Delagarza agreed. “Survival, huh? I can get behind that. I feared Daneel Hirsen, rebel hero. This real you, the egotistical asshole…I can work with you. What happens when you don’t need me anymore?”
“You return to my subconscious,” said Hirsen. “I’ve never used the Quail before, so I’ve no idea how little of you will remain.”
“But I won’t die?”
“No,” lied Hirsen, without trying to hide it. Semantics, he seemed to say with his apologetic shrug. “Your personality is built of my own, so your core, your values and interests, will continue.”
“Fuck you, man,” Delagarza told him, without animosity.
So, Hirsen did think Delagarza would end up dying, one way or another. He’d jump that metaphysical trap-hole when it came to it. He needed Hirsen’s help to survive Dione’s following months. The man had saved his life already, maybe he’d do it again. But Delagarza wouldn’t go quietly either way.
“What’s next?” Delagarza asked.
Around the both of them, the Japanese hotel slowly faded, gaining the texture of an old photograph. Hirsen’s own voice had difficulties reaching Delagarza’s ears.
“We need three things. We have to kill Strauze before he sniffs us out. We have to collect Isabella by the time the EIF arrives. And we must find a way to
leave Dione’s orbit without getting shot down by its defenses.”
“Sounds like a cakewalk,” said Delagarza, not bothering to hide the sarcasm in his voice. “How do we do it?”
“First step is learning to walk again,” said Hirsen.
As suddenly as the dream had arrived, it vanished. Delagarza was carried by the tornado of reality back into the pain, drugs, and confusion of the waking world, with the piercing lights of the operating room and the loving caress of the scalpel.
20
Chapter Twenty
Clarke
Task Force Sierra was the reason Clarke and the Beowulf survivors hadn’t starved to death in the middle of nowhere. The task force consisted of five EIF destroyers and their slew of escorts and auxiliaries. Fast and flexible, Sierra was an scout force. Its mission involved returning to previous locations of the main fleet and scouting for enemy presence in case their codes had been compromised. The Task Force never remained in a location for long.
When the tiny scout ship found Beowulf, its commander had assumed an SA trap waited inside. The scout almost returned to Sierra to warn them.
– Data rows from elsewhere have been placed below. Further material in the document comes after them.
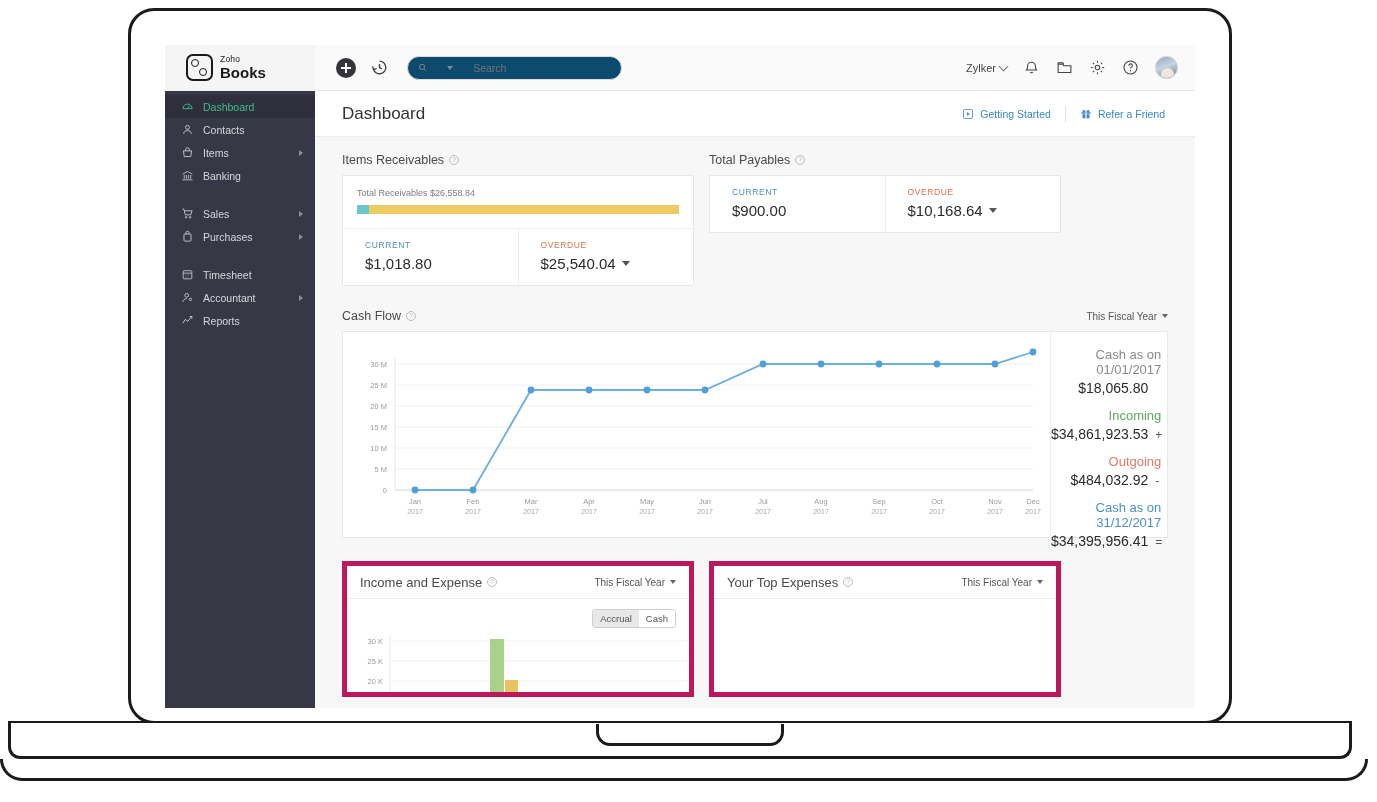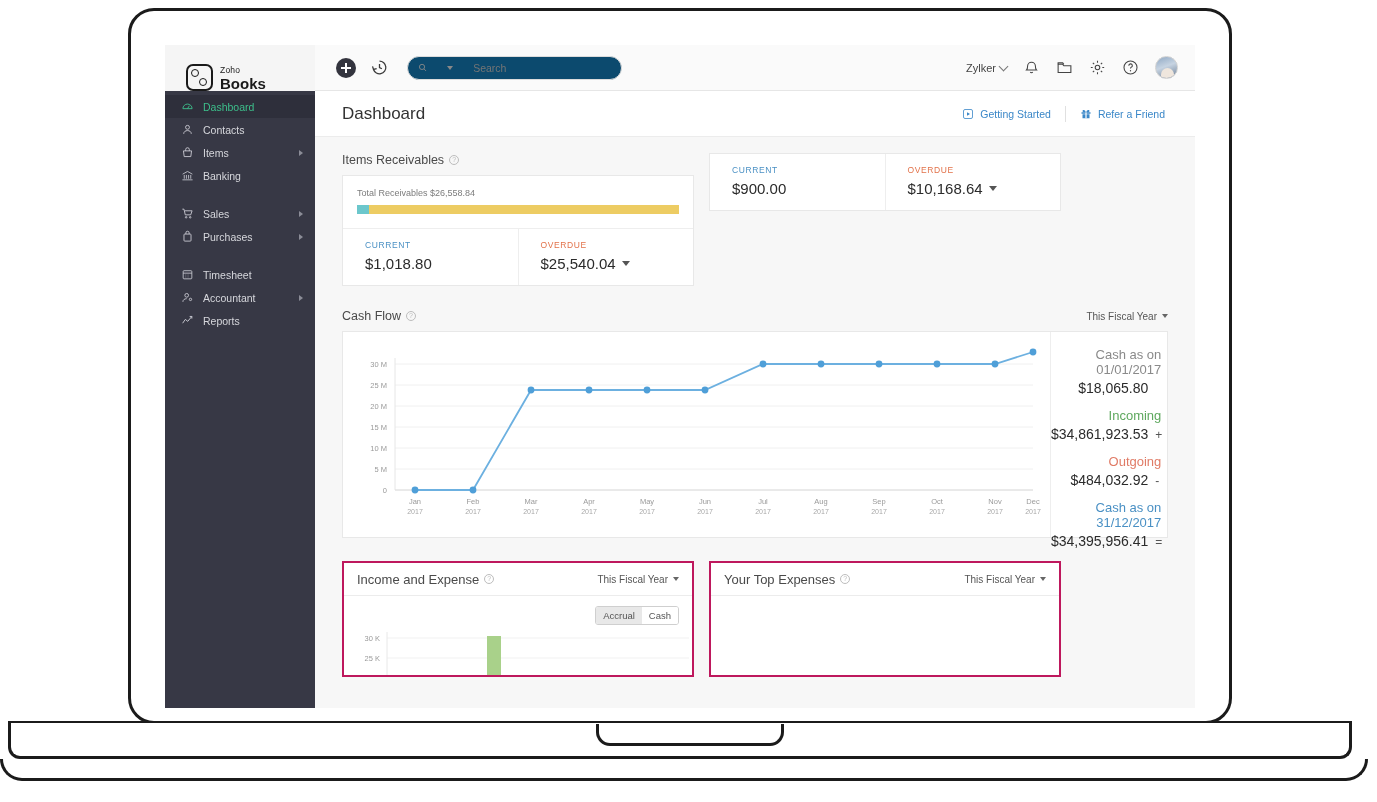"Zoho" .brand { align-items: flex-end -> center }
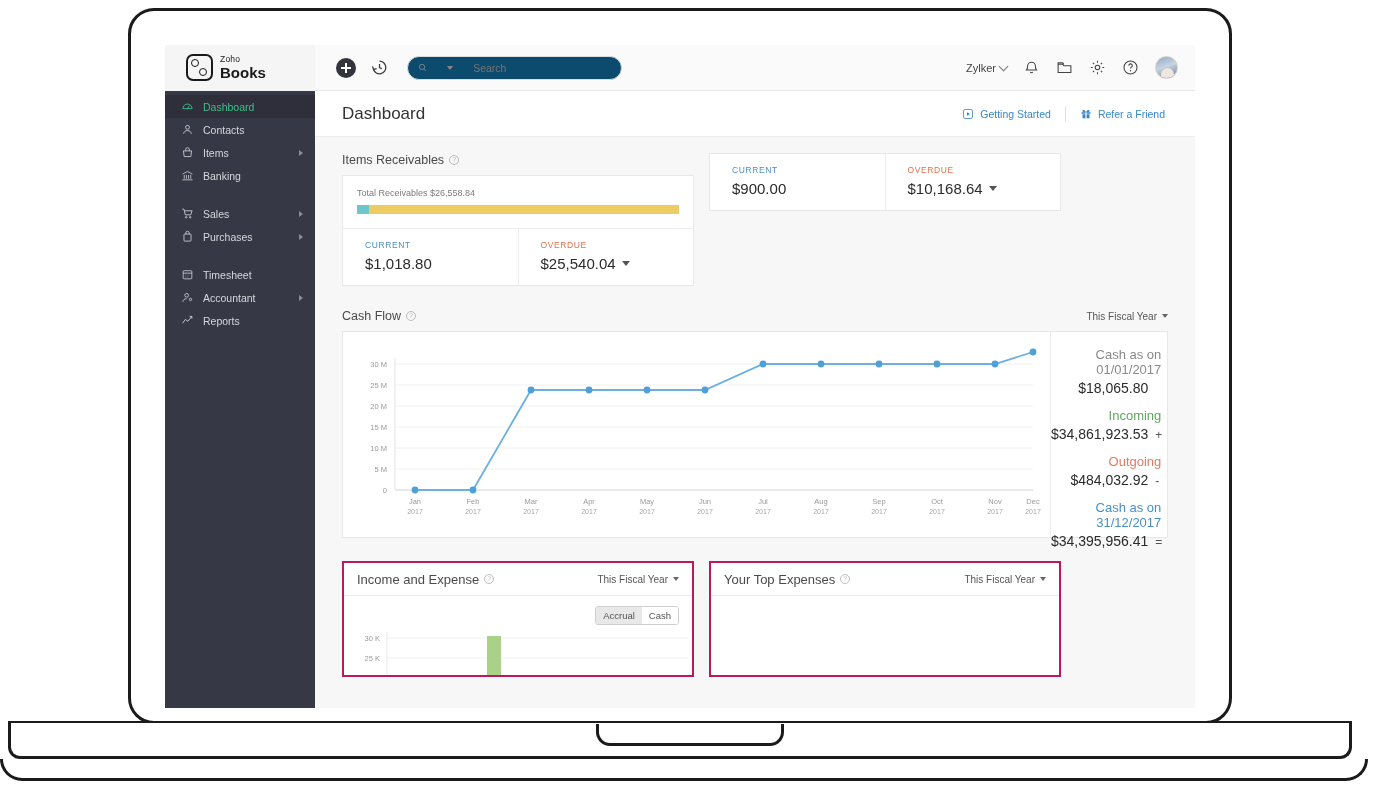"Total Payables" div.sec-title { html: none -> <div> <span>Total Payables</span> <span>?</span> </div> }
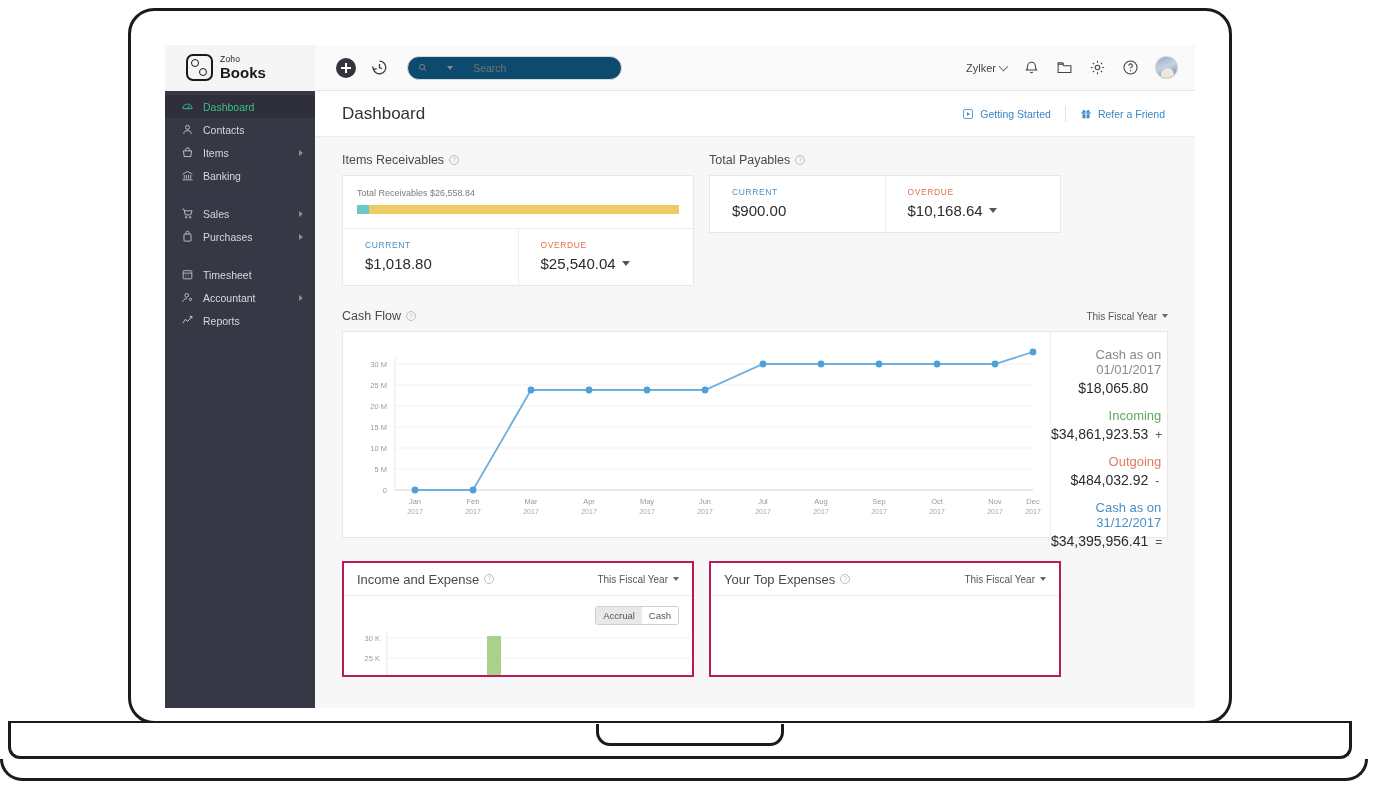"Income and Expense" .bcard { border: 2px solid #be185d -> 5px solid #be185d; height: 116px -> 136px }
Only after taking a closer look at Beowulf’s ID had they realized it was a ship marked in the Independent fleet as allied to the Edge Independence Front.
After hearing this from the apologetic scout commander, Navathe offered a silent prayer to one of the many gods of her ancient religion. Pascari’s reaction was the opposite. He retreated to himself (as there was no personal space in the cramped scout) and refused to say a word. Clarke knew what the man thought as he had heard the same argument before. If the gods—or destiny—had deigned to help them survive the New Angeles ambush, why hadn’t they deigned to save Julia and Antonov?
Clarke had lost people before. A part of him knew she wouldn’t be the last, either. He grieved the best way he knew: by doing his job as best as he could.